If you’re dissatisfied with your pay raise, there are two paths you could take. Neither path is a guarantee of success, but you may find that one path has greater potential.
- You could work harder. The top 8 percent work more hours, work more efficiently, and never say, “That’s not in my job description.” Allowing yourself to be used by your employer for whatever purpose they choose and excelling in every assignment can make you stick out among a field of average employees, but the strategy can backfire if your employer begins to think that they can push you around and give you menial tasks without push back.
- You could be more visible at your company. Make sure you appear in meetings frequently with those who make your compensation decisions. Provide great insight into the company’s opportunities and challenges. Spend social time with your supervisors outside of the office.
- Look at the other star performers and emulate their strategies.
- Campaign hard for financial rewards of your achievements. Schedule monthly updates with your supervisor to keep her apprised of your achievements so there is no question about whether the work you performed can justify above-average pay increases.
- Seek employment elsewhere and use any offers as leverage in negotiations with your boss if you’re ready and willing to walk away from your current job. If the job market is still perceived as being unfavorable to job hunters, this could be a difficult strategy, but it does make actual competitive offers that much more important.
The above is one path you could choose if you’re dissatisfied with the current climate for employees. And you should be dissatisfied if you’re receiving just the average. Relying on 3 percent pay increases every year throughout your career is not a way to build wealth. An average stating salary with average pay increases each year, even with the occasional higher salary bump as your take on new jobs, will hardly even get you to retirement unless you are able to save a higher than average percentage of your income.
There is another path to take, but it is more risky. Leave the corporate world behind. You don’t want to rely on others to make your compensation decisions. Though it isn’t for everyone, starting your own business puts these decisions in your hands. You are the boss, and can’t blame anyone else at your company if your salary isn’t keeping up with the cost of living.
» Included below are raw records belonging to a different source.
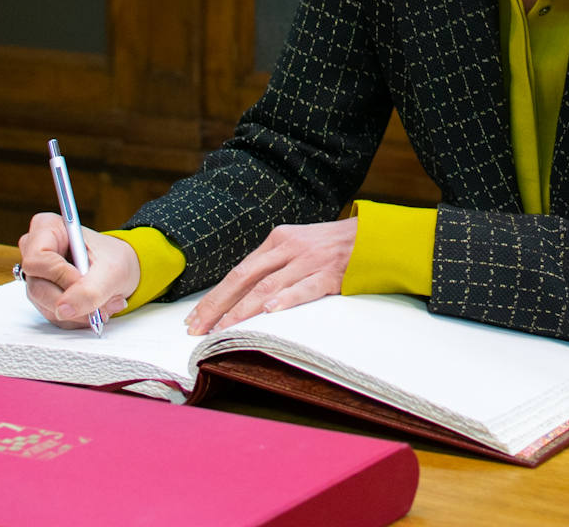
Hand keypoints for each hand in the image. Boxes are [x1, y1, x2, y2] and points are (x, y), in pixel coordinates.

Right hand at [16, 212, 139, 328]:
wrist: (120, 270)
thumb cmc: (115, 259)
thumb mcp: (111, 271)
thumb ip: (89, 290)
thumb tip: (63, 310)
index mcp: (47, 228)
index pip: (36, 259)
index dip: (59, 275)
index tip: (83, 280)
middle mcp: (36, 252)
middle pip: (38, 287)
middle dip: (74, 301)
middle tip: (102, 301)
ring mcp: (37, 277)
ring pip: (47, 306)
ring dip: (80, 312)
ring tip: (105, 302)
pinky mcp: (43, 297)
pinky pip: (55, 316)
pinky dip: (78, 317)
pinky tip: (95, 307)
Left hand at [185, 218, 356, 334]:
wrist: (373, 238)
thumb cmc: (332, 245)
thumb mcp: (298, 245)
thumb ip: (273, 264)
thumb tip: (242, 292)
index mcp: (277, 240)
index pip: (238, 271)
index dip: (215, 296)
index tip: (195, 317)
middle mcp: (288, 248)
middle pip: (244, 278)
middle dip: (217, 305)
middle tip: (197, 329)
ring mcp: (309, 260)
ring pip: (268, 287)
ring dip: (242, 310)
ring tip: (223, 329)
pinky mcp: (330, 274)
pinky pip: (304, 289)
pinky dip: (286, 300)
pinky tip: (270, 312)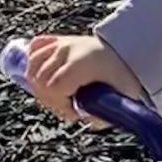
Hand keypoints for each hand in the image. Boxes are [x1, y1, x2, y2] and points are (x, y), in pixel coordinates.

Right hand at [14, 33, 144, 123]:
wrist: (128, 52)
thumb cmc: (124, 76)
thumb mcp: (121, 97)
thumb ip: (104, 114)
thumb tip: (87, 121)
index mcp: (84, 63)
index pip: (56, 86)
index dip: (59, 104)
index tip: (73, 113)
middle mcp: (69, 50)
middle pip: (41, 78)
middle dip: (50, 99)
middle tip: (66, 107)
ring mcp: (62, 43)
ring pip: (33, 65)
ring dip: (39, 85)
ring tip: (56, 95)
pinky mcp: (58, 40)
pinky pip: (34, 49)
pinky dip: (33, 64)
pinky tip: (43, 76)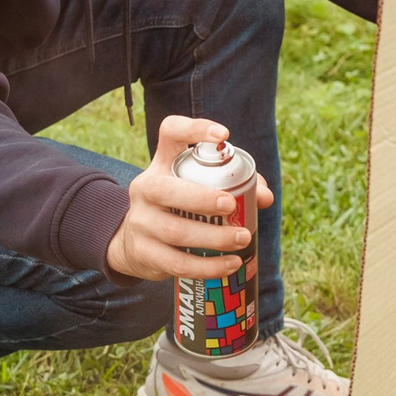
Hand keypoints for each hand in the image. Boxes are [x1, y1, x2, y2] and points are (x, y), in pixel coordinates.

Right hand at [105, 115, 275, 280]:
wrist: (132, 243)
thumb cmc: (176, 208)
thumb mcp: (194, 189)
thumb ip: (232, 185)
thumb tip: (263, 196)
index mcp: (161, 165)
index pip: (170, 134)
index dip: (195, 129)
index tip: (223, 135)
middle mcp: (145, 189)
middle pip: (164, 190)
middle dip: (201, 198)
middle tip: (231, 205)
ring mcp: (140, 222)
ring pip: (174, 231)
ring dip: (213, 237)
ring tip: (242, 238)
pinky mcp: (144, 253)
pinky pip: (177, 263)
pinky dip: (207, 266)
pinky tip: (230, 264)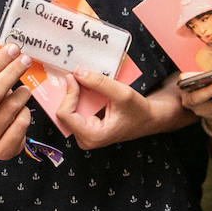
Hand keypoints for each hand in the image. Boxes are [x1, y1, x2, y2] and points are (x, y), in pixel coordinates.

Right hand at [0, 44, 34, 160]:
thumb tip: (12, 55)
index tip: (12, 49)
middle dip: (11, 73)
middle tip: (25, 60)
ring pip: (9, 109)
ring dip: (21, 94)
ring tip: (25, 89)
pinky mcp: (2, 151)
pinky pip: (20, 124)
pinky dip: (25, 112)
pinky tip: (22, 110)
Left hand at [56, 69, 184, 148]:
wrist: (148, 119)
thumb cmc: (138, 111)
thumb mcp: (122, 93)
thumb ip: (99, 83)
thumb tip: (78, 72)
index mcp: (92, 136)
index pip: (66, 115)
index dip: (68, 94)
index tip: (74, 78)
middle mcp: (85, 138)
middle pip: (63, 113)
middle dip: (68, 93)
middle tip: (73, 74)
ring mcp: (84, 134)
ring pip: (67, 111)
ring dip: (72, 94)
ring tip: (78, 78)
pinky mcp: (85, 127)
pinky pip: (73, 110)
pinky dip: (76, 97)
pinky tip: (82, 86)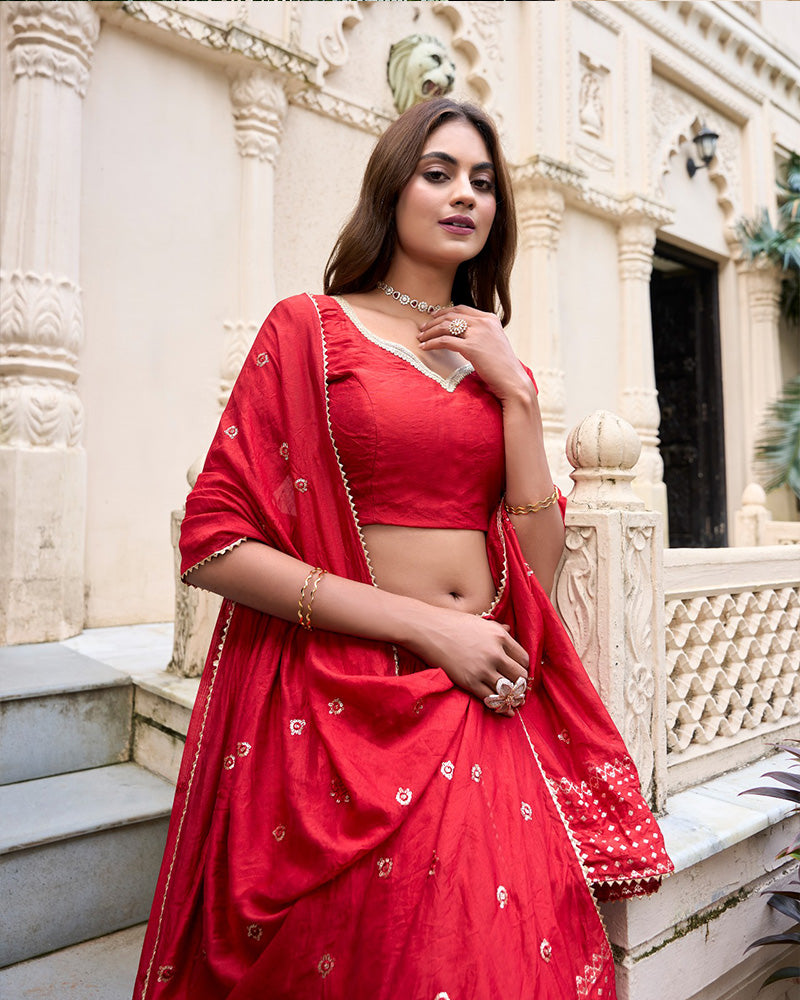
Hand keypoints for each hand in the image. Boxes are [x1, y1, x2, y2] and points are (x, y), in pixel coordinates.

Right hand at [403, 605, 529, 716]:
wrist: (426, 629)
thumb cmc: (451, 622)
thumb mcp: (479, 621)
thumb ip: (496, 628)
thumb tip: (509, 629)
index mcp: (500, 635)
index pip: (524, 658)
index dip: (524, 668)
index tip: (520, 674)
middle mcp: (495, 653)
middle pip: (520, 675)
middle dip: (521, 685)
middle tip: (520, 690)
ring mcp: (483, 668)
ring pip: (509, 690)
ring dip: (514, 698)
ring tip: (515, 703)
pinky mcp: (470, 682)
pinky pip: (492, 699)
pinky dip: (501, 707)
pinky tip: (506, 711)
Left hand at [417, 306, 531, 404]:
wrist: (513, 381)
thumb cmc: (502, 367)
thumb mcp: (493, 343)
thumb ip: (480, 334)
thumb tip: (461, 335)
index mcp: (490, 319)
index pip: (462, 309)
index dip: (444, 312)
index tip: (433, 317)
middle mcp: (484, 322)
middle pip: (451, 315)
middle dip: (433, 321)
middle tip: (422, 328)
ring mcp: (478, 333)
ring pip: (446, 326)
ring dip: (429, 331)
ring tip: (420, 338)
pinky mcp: (472, 347)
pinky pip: (445, 341)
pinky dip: (431, 343)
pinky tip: (424, 347)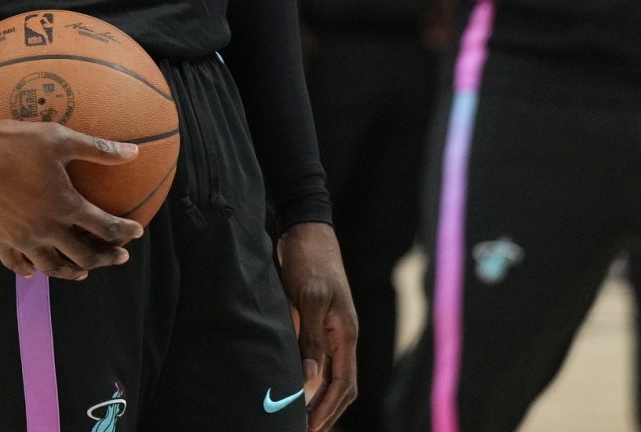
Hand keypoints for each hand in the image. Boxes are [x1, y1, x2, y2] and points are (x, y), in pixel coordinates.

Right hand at [0, 118, 142, 281]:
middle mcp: (46, 229)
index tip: (136, 231)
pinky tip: (33, 271)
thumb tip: (134, 152)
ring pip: (52, 267)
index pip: (105, 227)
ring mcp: (21, 238)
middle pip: (84, 255)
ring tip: (83, 272)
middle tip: (119, 257)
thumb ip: (98, 149)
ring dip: (73, 271)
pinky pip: (16, 264)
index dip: (124, 231)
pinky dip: (28, 270)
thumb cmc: (13, 142)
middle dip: (106, 257)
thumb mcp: (59, 138)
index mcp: (65, 206)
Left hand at [277, 222, 357, 431]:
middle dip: (326, 412)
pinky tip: (294, 386)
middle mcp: (342, 335)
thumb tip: (310, 379)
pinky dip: (309, 378)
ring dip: (318, 399)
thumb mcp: (308, 296)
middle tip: (302, 430)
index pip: (343, 384)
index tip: (310, 428)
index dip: (328, 410)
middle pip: (341, 386)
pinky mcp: (316, 320)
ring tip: (299, 418)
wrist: (306, 228)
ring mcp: (330, 328)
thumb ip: (310, 337)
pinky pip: (318, 358)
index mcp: (346, 332)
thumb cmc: (309, 259)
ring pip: (330, 374)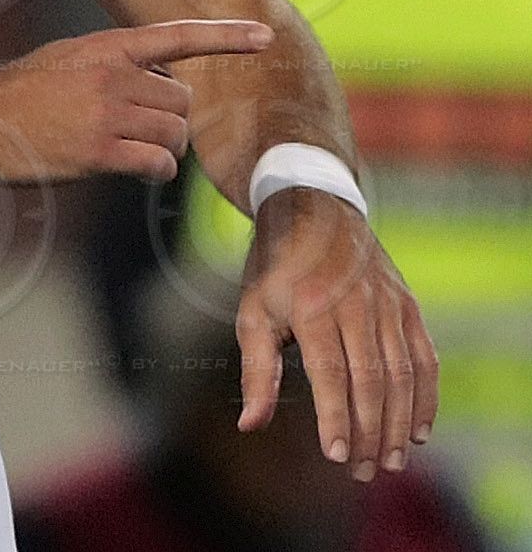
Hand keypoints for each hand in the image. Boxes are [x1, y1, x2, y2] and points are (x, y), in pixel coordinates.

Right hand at [0, 18, 271, 182]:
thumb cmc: (20, 94)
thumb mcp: (67, 59)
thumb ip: (114, 64)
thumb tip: (161, 83)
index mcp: (105, 47)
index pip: (176, 37)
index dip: (225, 37)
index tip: (265, 37)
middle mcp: (112, 74)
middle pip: (182, 101)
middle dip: (172, 120)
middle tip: (142, 130)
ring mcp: (107, 112)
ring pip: (175, 134)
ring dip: (165, 149)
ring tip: (134, 150)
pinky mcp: (101, 151)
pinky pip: (159, 164)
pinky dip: (156, 171)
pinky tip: (133, 169)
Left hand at [236, 186, 439, 479]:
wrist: (312, 206)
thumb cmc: (276, 267)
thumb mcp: (252, 310)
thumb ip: (256, 371)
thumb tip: (250, 425)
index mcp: (310, 304)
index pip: (330, 373)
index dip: (335, 418)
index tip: (337, 456)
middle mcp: (354, 303)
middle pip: (371, 380)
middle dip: (370, 432)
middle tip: (366, 471)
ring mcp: (387, 303)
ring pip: (401, 374)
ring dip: (400, 423)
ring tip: (392, 460)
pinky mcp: (408, 305)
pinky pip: (425, 358)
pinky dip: (426, 397)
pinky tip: (419, 429)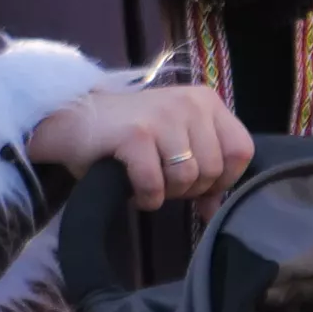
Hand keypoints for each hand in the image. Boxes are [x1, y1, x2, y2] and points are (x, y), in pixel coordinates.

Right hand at [26, 84, 251, 212]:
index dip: (223, 178)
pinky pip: (155, 184)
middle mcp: (189, 103)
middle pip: (213, 169)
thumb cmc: (126, 136)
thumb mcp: (173, 144)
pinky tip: (133, 190)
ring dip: (166, 192)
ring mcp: (161, 116)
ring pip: (187, 177)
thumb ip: (203, 170)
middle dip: (189, 188)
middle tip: (162, 182)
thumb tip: (216, 210)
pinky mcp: (135, 134)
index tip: (196, 184)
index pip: (241, 150)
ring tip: (147, 182)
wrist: (71, 124)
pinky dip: (145, 197)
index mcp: (205, 101)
It’s not a perfect solution. Many businesses fail. You’re now relying on your business to generate revenue, and that could mean finding clients. If you start a business that doesn’t fulfill a need, you may find it difficult to pay yourself anything close to what you may have earned as an employee. The business could be the victim of an unstable economy. As an employee of a larger company, you can count on a somewhat stable salary, even if it isn’t as high as you’d like. If you own your own small business that is affected by the overall economy, you may not be able to generate a stable salary year after year.
With a growing business, the profit levels are unlimited. And not only can you draw a salary from your own business, you have equity in the business itself, an asset that can be sold down the road. That drastically changes the face of retirement.
There is a significant amount of risk in starting your own business, but for anyone who has the drive, talent, and resources, it can be the best way to leave the madness of worrying about small salary increases behind.
Published or updated August 2, 2012.